Amsterdam, 22 Kasım 2011 

30 Ekim 2011 Pazar

ÖYKÜNÜN ÖYKÜSÜ

 ÖYKÜNÜN ÖYKÜSÜ
Cam mavisi pırıl pırıl gökyüzünde balıklar yüzmediklerinden, Camili Köyü sakinleri de oltalarını alıp, bu devasa bir okyanusu andıran boşluğa sallayıp, avlanamıyorlardı. Göz kamaştırarak, insanı alabildiğince huzurlu kılan bu güzelim, berrak mavilik; Camili Köyü etrafına serpişmiş olan, ağaçsız kuru tepelerin çok da yüksek olmayan doruk noktalarına kadar yayılıp, deve hörgücünü andıran coğrafya ile adeta birleşmiş gibiydi. Camili’de bir bahar gününün erken saatleri. Uçsuz bucaksız evrenin bu bölgesinde büyük bir sessizlik hakim. Horozların gırtlaklarını yırtarcasına bağırtıları duyulmuyor artık. Köyün harman yerinde sabah kahvaltılarını, burunlarından sesler çıkararak yapan ve arada bir her nedendir bilinmez; belli aralıklar ile anırma gereksinimi duyan eşeklerin sesleri duyuluyor sadece. Bütün köylüler derin uykularından, otomatik kurmalı horozları tarafından uyandırıldılar. Erkeklerden bazıları hayvanlarına bakmaya, kimi bir şeyler yeme, bir kısmı ise tarım aletlerinin bakımına yönelirken, çoğu kadın bir eli ile bellerini, diğer eli ile yörede ‘çalğı’ denilen büyük ot  süpürgelerini sıkıca tutup, evlerinin önünü derin düşüncelere dalarak süpürmeye başladılar. İki büklüm yere eğik vaziyette süpürme işine girişmiş olan kadınlar; sabah kahvaltısında sofraya ne koyacaklarını, gurbette olan çocuklarını, kocasından yakın zamanda yediği dayağı, evini, kızına ne zaman iyi bir talip çıkacağını, yaşam koşullarının zorluğunu ve gündelik hayatın pek çok kesitini gözlerinin önüne getirerek derin düşüncelere daldılar.

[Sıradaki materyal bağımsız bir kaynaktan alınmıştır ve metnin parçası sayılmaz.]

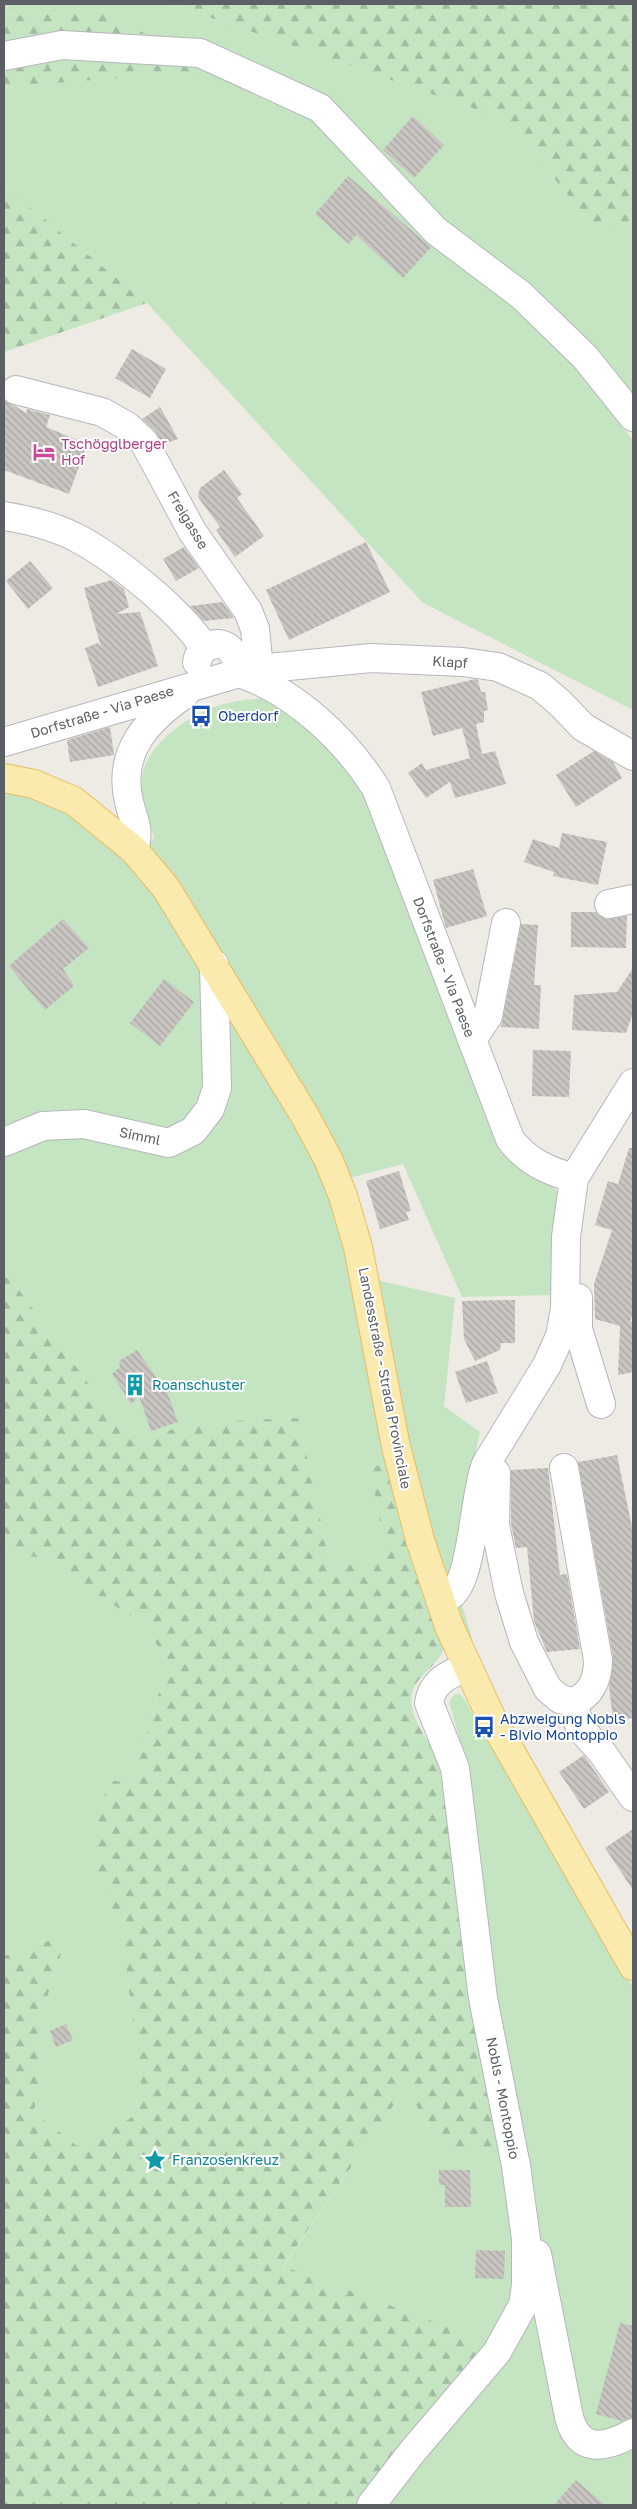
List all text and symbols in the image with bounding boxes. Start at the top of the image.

Dünyanın dört bir yanında olduğu gibi, Camili köylüleri için de bütün sıkıntılara rağmen paha biçilmez değerde olan ve geriye kalan ömürlerinin yeni bir ilk günü başlamıştı.
Kumkent öykülerinden de tanıdığınız Heyderi  Hecike, sabah namazının ardından çok sevdiği sabah uykusundan biraz daha nasiplendikten sonra, kırmızı saten bezi ile kaplı yün yorganını sağ ayağının atik bir hareketi ile ileriye doğru atıp, hafif bir gerinme ile yatağından kalktı. Kırk yıldır hayatın her alanında yollarının kesiştiği hayat arkadaşı Zewe çoktan uyanmış, çocukları ve kocası için sabah kahvaltısı hazırlıyordu. Güneş geçen her dakika evreni daha çok ısıtıyordu. Heyderi Hecike çizgili zebra pijamalarının ceplerine soktuğu elleri, yüzde yüz pamuktan yapılmış olan bez parçasını sündürürken, bir yadan da biçimli burnunu hafif çekiştirip, gür kaşlarını birleştirdiği gözleri ile Zewe’ye ters ters baktı. O bir anlamda zevcesi Zewe’ye vücut dilini kullanarak, günaydın demek istedi. Zewe de bu hoş olmayan bakışları olumlu algılayıp, aynı zamanda ‘günaydın’ mahiyetinde kabul edip, çehresinde onlarca benin yer aldığı kafasını eğerek, kocasını yanıtladı. Dane dane benli Zewe Hatun mütevazi kahvaltı sofrasına hazırladıklarını tek tek koydu. Sofrada neler yoktu ki; her biri ekmek ile en az iki defa ısırılmak koşulu bulunan siyah zeytin, bir kase yoğurt, çökelek ve dört adet haşlanmış yumurta. Daha ne olsundu ki! Sofranın hazır olduğunu görüp, çocuklarına ve kocası Heyderi Hecike’ye seslendi. Haydar biraz ağırdan alsa da, çocuklar bulundukları köşelerden hışımla sökün edip, sofranın başına üşüştüler. Yer sofrasının bezini dizlerinin üzerine getirerek, bağdaş kurup, sabırsızlanarak Zewe ve Haydar’ın da buyur etmelerini beklemeye koyuldular. Zaman geçmek bilmiyordu. Ama yapılabilecek bir şey yoktu.
Haydar tam kahvaltı sofrasına yönelirken, Kuyular Köyü’nden ablası Sultan’ın kocası Hinto’nun boz bir eşeğin sırtında, ayaklarını sallaya sallaya evin avlusundan içeri girdiğini gördü. Haydar bütün misafirperverliğini göstererek, eniştesi Hinto’yu resmi bir ziyarete gelen bir devlet büyüğünü karşılar gibi buyur ettiyse de, kırmızı halının eksikliği belli oluyordu. Hani O da geleceğini bildirmiş olsaydı, kırmızı olmasa da siyah bir halıyı elbette tedarik ederdi. Ne de olsa biricik damatlarıydı. Damat Hınto çok renkli bir kişilikti. ‘Bilinen ve görülen’ tüm uzuvları büyüktü. Elleri, ayakları, gözleri, burnu, kulakları ve kafası oldukça iriydi. Birlikte kahvaltı ettiler, oradan buradan konuşurken komşu köyden Haydar’ın ablasının, yeğenlerinin ve tanıdıkların kucak dolusu selamları da iletildikten sonra yer sofrasından kalktılar.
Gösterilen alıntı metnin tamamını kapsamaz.